Some terrorism and political analysts say Hamas is divided into two wings: one carries on social work, like hospitals and schools; a military wing engages in armed attacks and suicide bombings against civilians.

Other analysts say there is no longer a clear distinction between Hamas’s social and military operations. Members of Hamas, Al Qaeda and Islamic Jihad often work within one another’s organizations, they say, and all three groups were born of an older group, the Muslim Brotherhood.

Earlier this month, after intense lobbying by the United States and Israel, the European Union placed the political wing of Hamas on its blacklist of terrorist organizations, which means the 15 members of the European Union can freeze Hamas’s assets.

In the Hamas document, drafted last November before the war with Iraq had begun, Hamas officials concluded that “among many echelons in Saudi Arabia, there is clear, tangible and conspicuous mistrust of the United States, particularly in view of its succumbing to the influence and incitement of the Zionist lobby.”

“They consider the expected American attack on Iraq as only the first step, which will have ramifications for everyone, especially for Saudi Arabia,” the document added.

A senior American diplomat in the Middle East pointed out that wealthy Saudis contribute at least 2 percent of their annual income to charitable causes, and that charities that assist hospitals, schools and orphanages in Gaza and the West Bank are flooded with donations from Saudi citizens. Names of charities often change, and it sometimes takes years to determine whether a charity is a front for Hamas, the official said. “It is considered rude in the kingdom to inquire about the motives behind a charity, and so Saudis don’t do it,” the official added.

The conference that Mr. Mishaal attended last year was held by the World Assembly of Muslim Youth, a Saudi charitable organization based here. The charity’s American branch was incorporated in Virginia in 1992 by Abdullah bin Laden, a relative of Osama bin Laden. Members of the Saudi royal family have contributed large sums to the charity, which has publicly stated that one of its educational goals is to “arm the Muslim youth with full confidence in the supremacy of the Islamic system over other systems.”

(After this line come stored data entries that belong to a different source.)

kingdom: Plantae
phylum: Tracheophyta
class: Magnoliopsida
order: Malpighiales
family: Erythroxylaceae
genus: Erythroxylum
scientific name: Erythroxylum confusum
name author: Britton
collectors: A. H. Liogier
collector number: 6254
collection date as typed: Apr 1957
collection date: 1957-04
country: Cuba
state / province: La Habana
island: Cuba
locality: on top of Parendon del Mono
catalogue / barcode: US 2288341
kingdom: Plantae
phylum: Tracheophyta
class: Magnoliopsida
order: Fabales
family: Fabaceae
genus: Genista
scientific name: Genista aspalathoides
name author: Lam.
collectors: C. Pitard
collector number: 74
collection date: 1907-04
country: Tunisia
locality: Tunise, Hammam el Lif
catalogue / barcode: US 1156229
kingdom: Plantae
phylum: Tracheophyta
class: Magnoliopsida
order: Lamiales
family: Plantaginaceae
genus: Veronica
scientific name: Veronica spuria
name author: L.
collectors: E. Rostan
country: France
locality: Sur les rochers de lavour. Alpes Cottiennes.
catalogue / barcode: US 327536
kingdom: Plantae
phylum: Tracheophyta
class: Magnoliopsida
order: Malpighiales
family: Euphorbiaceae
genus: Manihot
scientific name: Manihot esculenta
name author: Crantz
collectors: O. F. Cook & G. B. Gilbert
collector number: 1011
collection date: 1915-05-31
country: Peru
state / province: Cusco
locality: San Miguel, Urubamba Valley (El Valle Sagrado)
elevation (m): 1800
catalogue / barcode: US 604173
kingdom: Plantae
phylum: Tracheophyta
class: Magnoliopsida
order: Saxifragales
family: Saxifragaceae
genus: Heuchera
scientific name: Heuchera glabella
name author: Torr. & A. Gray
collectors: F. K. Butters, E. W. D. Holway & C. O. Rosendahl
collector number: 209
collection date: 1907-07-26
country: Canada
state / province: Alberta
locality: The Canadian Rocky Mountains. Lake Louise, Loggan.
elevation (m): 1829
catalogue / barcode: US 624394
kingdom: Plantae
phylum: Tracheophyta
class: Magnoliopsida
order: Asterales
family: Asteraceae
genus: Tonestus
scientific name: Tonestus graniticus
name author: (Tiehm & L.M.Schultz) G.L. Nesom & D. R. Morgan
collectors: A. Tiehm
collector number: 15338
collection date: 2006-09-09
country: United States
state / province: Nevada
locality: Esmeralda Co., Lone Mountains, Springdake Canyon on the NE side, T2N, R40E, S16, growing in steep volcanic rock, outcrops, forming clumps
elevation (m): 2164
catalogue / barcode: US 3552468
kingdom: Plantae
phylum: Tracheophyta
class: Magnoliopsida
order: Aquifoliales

Although the World Assembly, which is known as WAMY, has not been charged with a crime in the United States, law enforcement officials in India and the Philippines have accused it of financing terrorism in their countries.

According to the Israeli military, Hamas’s spiritual leader, Sheik Ahmed Yassin, in a speech last month in Gaza, thanked the World Assembly and another Saudi charity for their continued financial support. On Sept. 6, Sheik Yassin narrowly escaped assassination when an Israeli Air Force jet dropped a bomb on a building in Gaza City where he and other Hamas leaders had gathered.

Saleh Sulaiman al-Wohaibi, the secretary general of the World Assembly, has adamantly denied that his charity provides contributions to terrorist organizations.

“WAMY has been publishing annual reports detailing expenses, humanitarian aid extended to different organizations,” Mr. Wohaibi said in an interview published on Sept. 11 in The Saudi Gazette. “Hence, an organization with such lofty aims and objectives cannot be deemed to have a relationship with terrorism.”